Disney Stock Drops as Revenue Disappoints
Disney shares were down about 8% in early trading Thursday, as efforts to turn around a yearslong stock slump with growth in its streaming and experiences businesses failed to impress investors.
The entertainment giant reported roughly flat revenues of $22.46 billion in its fourth quarter that ended in late September, short of Wall Street analysts’ expectations. Companywide segment operating income fell 5% to $3.48 billion, driven by weakness in the television and movie businesses, while parks and streaming posted profit gains.
The company’s shares have been hovering between about $80 and $125 since early 2022 after reaching nearly $200 in 2021. Its stagnant stock price has been a long-running concern for shareholders and employees about Disney Chief Executive Bob Iger’s efforts to turn around the company since he returned in late 2022.

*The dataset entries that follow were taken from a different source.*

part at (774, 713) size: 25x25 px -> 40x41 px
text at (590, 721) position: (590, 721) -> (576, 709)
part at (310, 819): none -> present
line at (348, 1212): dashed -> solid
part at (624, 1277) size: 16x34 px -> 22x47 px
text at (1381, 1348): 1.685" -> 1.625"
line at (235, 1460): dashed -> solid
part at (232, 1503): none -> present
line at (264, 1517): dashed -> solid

Despite consistent profit growth, investors remain worried about Disney’s ability to manage the transition from linear television to streaming and to execute on the multibillion-dollar investments it is making in theme parks and cruise ships. Disney’s “valuation gap versus the market has widened even as [earnings per share] has continued to outpace the market in recent years,” analysts at Bernstein wrote this week.
In a move to return more cash to investors, Disney said Thursday it would double share repurchases to $7 billion in the current fiscal year and increase its dividend by 50% to $1.50 per share.
The company also focused heavily on what it said were strong prospects for its streaming business. Iger said on a call with analysts that he sees Disney+ as not just a growing content platform, but as a way to use artificial intelligence to let people shop for products, engage with theme parks and cruise ships, play games, and produce and consume user-generated content based on Disney properties.
“The opportunity here is enormous in terms of increasing our engagement with Disney fans,” he said.
Total subscriptions to Disney+ and Hulu rose 12.4 million during the quarter to 195.7 million. About half of the increase came from a new deal offering Disney streaming apps to Charter’s cable customers. Most of the rest came from overseas.
The company said it expects profitability in its streaming business to grow to 10% in the current fiscal year from about 5% in fiscal 2025.